→ DOCUMENT EXCERPT
+ + + + + + +

Many of the metadata items we have are lists of synsets (often empty). 
These have been accessed via the `wordnet_collection_meta` dataframe
and can be used to connect some synsets to other synsets, therefore some words to other words.

In WordNet, a **synset** (short for "synonym set") is a group of words that share the same meaning or concept. Think of it as a cluster of synonyms that can be used interchangeably in certain contexts without changing the overall meaning. For example, the words "happy," "joyful," and "elated" might belong to the same synset because they convey similar emotions.

The synset relationships are as follows:

* **attributes**: These are qualities or characteristics associated with a synset. *Example*: For the synset representing "banana," an attribute might be "yellow."
* **causes**: This relationship indicates that one synset brings about or results in another. *Example*: "Tickling" (synset) causes "laughter" (synset).

+ + + + + + +

→ DATASET EXTRACT
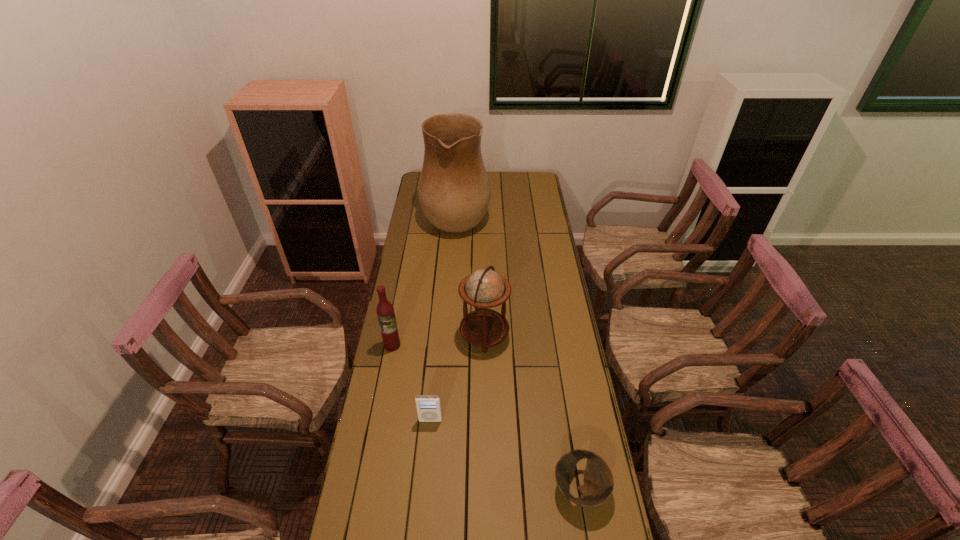
Identify the location of vacant space located 0.090m on the surface of the globe. (438, 335).

At what (x,y) coordinates should I click in order to perform the action: click on vacant space situated on the surface of the globe. Please return your answer as a coordinate pair (x, y). This screenshot has width=960, height=540. Looking at the image, I should click on (405, 335).

In order to click on vacant space located on the label of the leftmost object in this screenshot , I will do `click(377, 423)`.

Identify the location of vacant area located on the front-facing side of the iPod. The width and height of the screenshot is (960, 540). (426, 463).

Locate an element on the screen. The height and width of the screenshot is (540, 960). vacant space situated 0.360m on the back of the rightmost object is located at coordinates (560, 367).

Identify the location of object present at the far edge. The image size is (960, 540). (454, 192).

Where is `cream pitcher that is at the left edge`? The width and height of the screenshot is (960, 540). cream pitcher that is at the left edge is located at coordinates (454, 192).

The width and height of the screenshot is (960, 540). Identify the location of liquor that is at the left edge. (385, 312).

Where is `object that is at the right edge`? This screenshot has width=960, height=540. object that is at the right edge is located at coordinates (598, 485).

The width and height of the screenshot is (960, 540). Identify the location of object present at the far left corner. click(454, 192).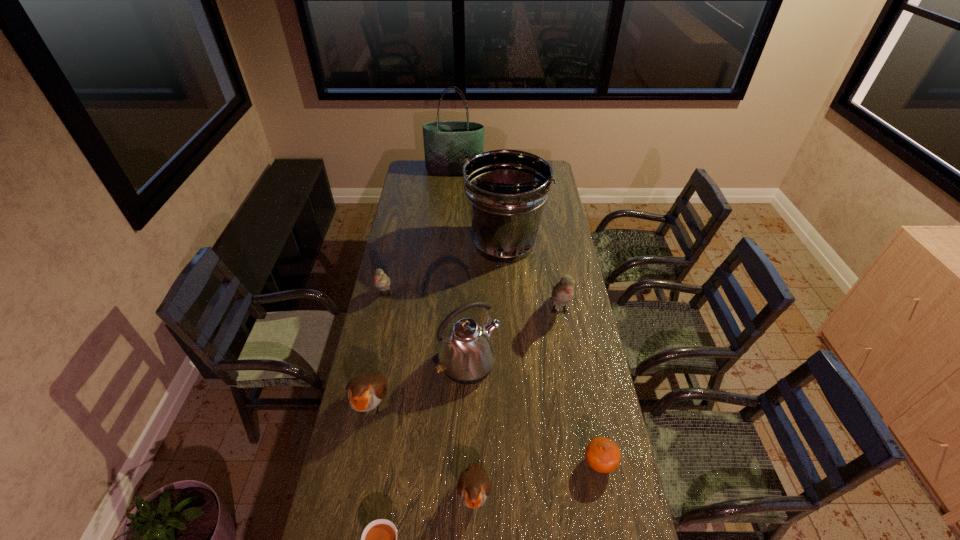
At what (x,y) coordinates should I click in order to perform the action: click on object that is at the far edge. Please return your answer as a coordinate pair (x, y). Looking at the image, I should click on click(445, 142).

Find the location of a particular element. tote bag that is at the left edge is located at coordinates [445, 142].

Image resolution: width=960 pixels, height=540 pixels. What are the coordinates of `bucket situated at the right edge` in the screenshot? It's located at (506, 190).

The height and width of the screenshot is (540, 960). Find the location of `bird that is at the right edge`. bird that is at the right edge is located at coordinates (563, 292).

This screenshot has width=960, height=540. Find the location of `orange positioned at the right edge`. orange positioned at the right edge is located at coordinates (602, 454).

I want to click on object that is at the far left corner, so click(x=445, y=142).

Where is `vacant point at the left edge`? The image size is (960, 540). vacant point at the left edge is located at coordinates (x=377, y=326).

At what (x,y) coordinates should I click in order to perform the action: click on free space at the right edge of the desktop. Please return your answer as a coordinate pair (x, y). Looking at the image, I should click on (585, 383).

The image size is (960, 540). Identify the location of free point between the smaller brown bird and the third tallest object. (471, 429).

The width and height of the screenshot is (960, 540). Identify the location of free space between the orange orange and the eighth nearest object. (551, 353).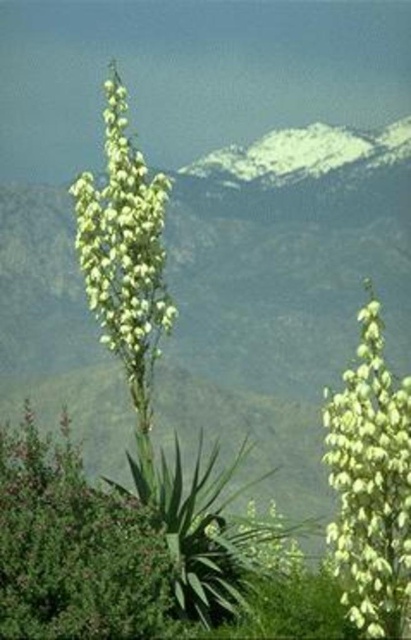
Question: Does white matte flower at right appear under green leafy plant at center?

Choices:
 (A) no
 (B) yes

Answer: (B)

Question: Which object is the closest to the green leafy bush at center?

Choices:
 (A) green leafy plant at center
 (B) white matte flower at right

Answer: (A)

Question: Which object appears farthest from the camera in this image?

Choices:
 (A) green leafy plant at center
 (B) white matte flower at right
 (C) green leafy bush at center

Answer: (A)

Question: From the image, what is the correct spatial relationship of green leafy bush at center in relation to green leafy plant at center?

Choices:
 (A) below
 (B) above

Answer: (A)

Question: Which of the following is the farthest from the observer?

Choices:
 (A) (381, 458)
 (B) (156, 173)

Answer: (B)

Question: Considering the relative positions of white matte flower at right and green leafy plant at center in the image provided, where is white matte flower at right located with respect to green leafy plant at center?

Choices:
 (A) above
 (B) below

Answer: (B)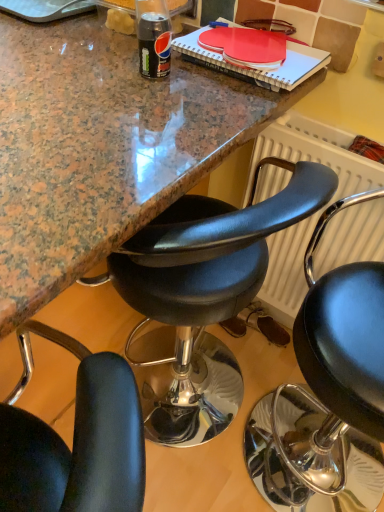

+ + + + + + +

Pick up the WordNet synset passage after its final sentence and continue writing it. The listing bears no relation to the WordNet synset passage.

* **entailments**: Primarily used for verbs, this relationship means that one action logically necessitates another. *Example*: If someone is "snoring," it entails that they are "sleeping."
* **hypernyms**: A hypernym is a more general term that encompasses more specific instances. *Example*: "Vehicle" is a hypernym of "car."
* **hyponyms**: A hyponym is a more specific term within a broader category. *Example*: "Poodle" is a hyponym of "dog."
* **in_region_domains**: This denotes the regional usage of a synset, indicating where a term is commonly used. *Example*: The term "biscuit" in British English refers to what Americans call a "cookie."
* **in_topic_domains**: This shows the subject area or field to which a synset belongs. *Example*: The term "quantum" belongs to the domain of physics.
* **in_usage_domains**: This indicates the context or manner in which a term is used. *Example*: "LOL" is used in informal, internet communication.
* **instance_hypernyms**: This relationship links a specific instance to its general category. *Example*: "Einstein" is an instance of the hypernym "physicist."
* **instance_hyponyms**: This connects a general category to its specific instances. *Example*: "Physicist" has instance hyponyms like "Einstein" and "Newton."
* **member_holonyms**: This indicates the whole to which a member belongs. *Example*: A "tree" is a member of the holonym "forest."
* **member_meronyms**: This shows the members that constitute a collective whole. *Example*: "Player" is a member meronym of "team."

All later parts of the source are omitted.